### TÂCHES DE L'EXERCICE
#1 D'après le texte sur la honte et la culpabilité, quel est le sentiment collectif négatif le plus répandu au Japon ?
#2 Poursuivez le texte sur la honte et la culpabilité à partir de sa dernière phrase.

Honte et culpabilité

En France, et de façon
générale, dans le monde ayant adopté comme religion le
christianisme, le catholicisme plus précisément, on tend à
souffrir de culpabilité judéo-chrétienne. C'est là un mal, car il
s'agit bien d'un mal, que génération après génération, on s'est
refilé jusqu'en 2011 où, peut-être, sans doute, les enfants qui
naissent en reçoivent désormais une dose édulcorée à moins
d'avoir des parents (moi et le Pape) très atteints.

  • Rejetez-vous le Mal?

  • Oui, oui, oui, je le
    rejette!

  • Etes-vous prête à
    transmettre à votre filleule la culpabilité judéo-chrétienne que
    vos propres parents vous ont gracieusement offert avec le baptême?

  • Euh…

Moi, du temps où je
m'entraînais pour être la marraine pour de vrai de Prune, une des
filles d'Aveline.

Au Japon, on parlera bien
plutôt de honte. La honte est le sentiment collectif négatif le
plus répandu, du moins c'est ce qui est dit dans le Japon pour
les nuls
. On ne nait pas coupable mais potentiellement honteux.
La honte est d'ordre sociale et non pas individuelle, elle surgit
quand on (soi) a manqué à un de ses devoirs sociaux, quand on (soi)
n'a pas su conserver la place qui lui avait été attribuée en
entrant dans la ronde, et en cela, on (soi) en ressent une honte si
visible qu'elle en est palpable au doigt nu au point que parfois
même…

  • On se tue! La honte
    plutôt que la culpabilité… cela explique pourquoi il y a bien
    plus de suicides au Japon qu'en France, par exemple…

Ana Freud, l'autre mère
française de Matsumura, le kindergarten du Zébu… et grande
judéo-christano culpabilisée de même (on fait des concours).

  • Ah ouais? Le honteux
    se suiciderait plus?

Une ex-colocataire qui a
fréquenté une maison d'éducation de la Légion d'honneur, et qui a
retrouvé ma trace sur Face de bouc (où pourtant je ne suis même
pas inscrite) grâce à soeur Marité qui aime à ce que tous les
catholiques et ex catholiques restent unis toute leur vie et dans la
mort aussi après amen.

Eh oui, on se tue car on n'a pas fait ce qui
était attendu de soi, de son groupe, on a donc faillit et déçu,
et ainsi, explicitement ou implicitement rejeté par le groupe, on se
suicide. Comme on se suicide également par fièreté personnelle car
être honteux, c'est perdre la face, et sans plus de face eh bien
autant crever.

### DONNÉES EXTRAITES
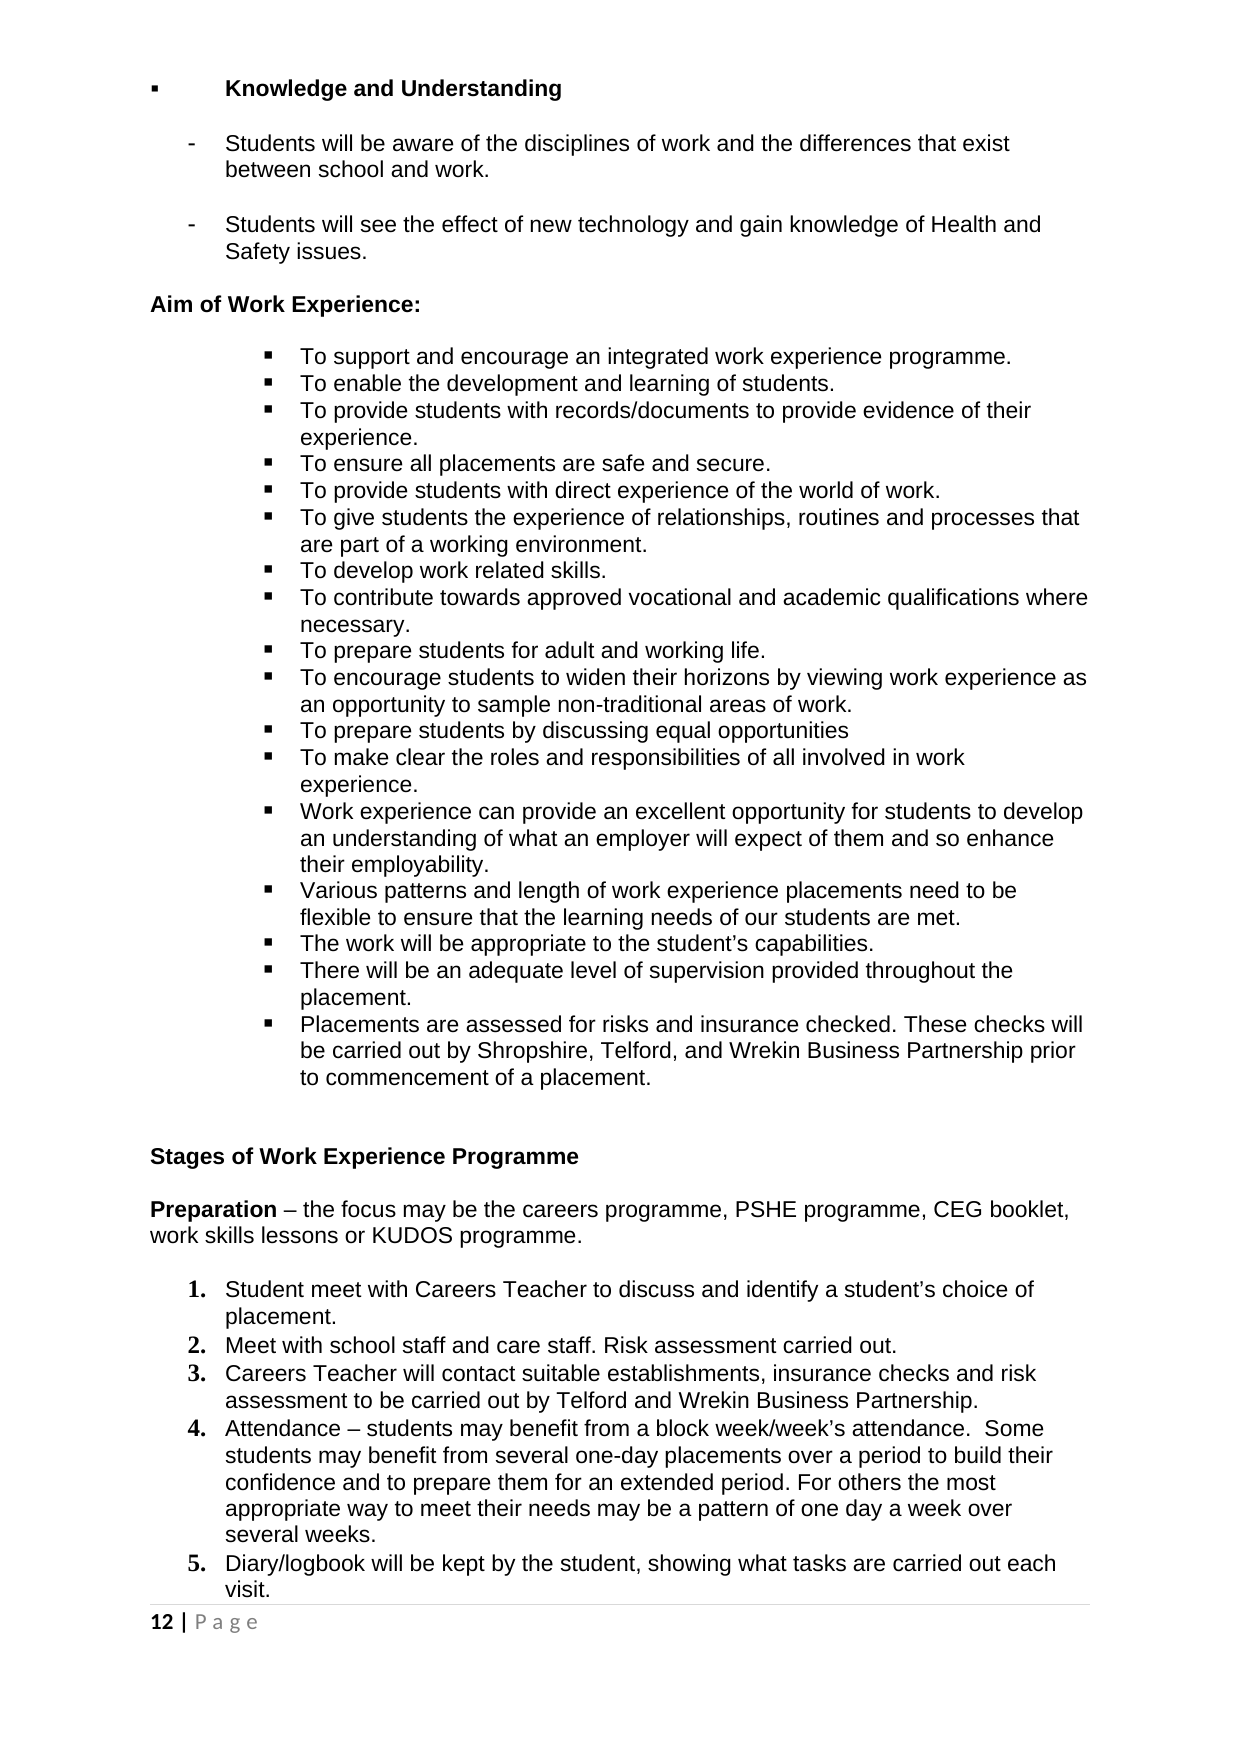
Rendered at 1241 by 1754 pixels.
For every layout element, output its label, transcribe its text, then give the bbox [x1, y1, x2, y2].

...

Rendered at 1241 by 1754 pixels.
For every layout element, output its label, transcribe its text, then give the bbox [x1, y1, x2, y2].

### RÉPONSES PAR TÂCHE
#1 La honte.

#2
  • La faute commise?
    Mais quelle sorte de faute?

  • Adultère?
    Assassinat? Blasphème?!

  • Péché de
    gourmandise, belles chaussures à talons ou soutien-gorge
    pigeonnant?!

Le choeur des bonnes
soeurs qui ont élevé cette ex colocataire devenue depuis tradeuse
car faire gagner de l'argent à son prochain ça n'est pas un mal
n'est-ce pas?

Euh, quelle sorte de
faute… eh bien je suppose que la honte est à la fois semblable et
différente de ce qui peut créer chez nous la culpabilité : j'ai
honte d'avoir élevé un fils banquier, j'ai honte d'avoir trompé
mon mari, j'ai honte d'avoir été trompée par mon mari.

Quoiqu'ici, ça pourrait
bien donne ceci… j'ai honte d'avoir bu sans attendre que le verre
de mes voisins soit rempli, j'ai honte parce que j'ai raté mon
gâteau pour la kermesse (il est un peu émietté sur le dessus),
j'ai honte parce que mon bouquet de fleurs en ikebana
(cérémonie du dit bouquet de fleurs encore appelée kadô)
n'est pas aussi beau que celui de mes voisines ou au contraire bien
plus beau ce qui les met dans une situation embarrassante et moi de
même car cela signifie que…

  • Bien, bien, on a
    compris… mais la différence exacte avec la culpabilité?
    Hein? Tu vas nous la sortir hein?!

Une nonne un peu excitée
qui surfe sur skype comme si elle essayait de monter au ciel.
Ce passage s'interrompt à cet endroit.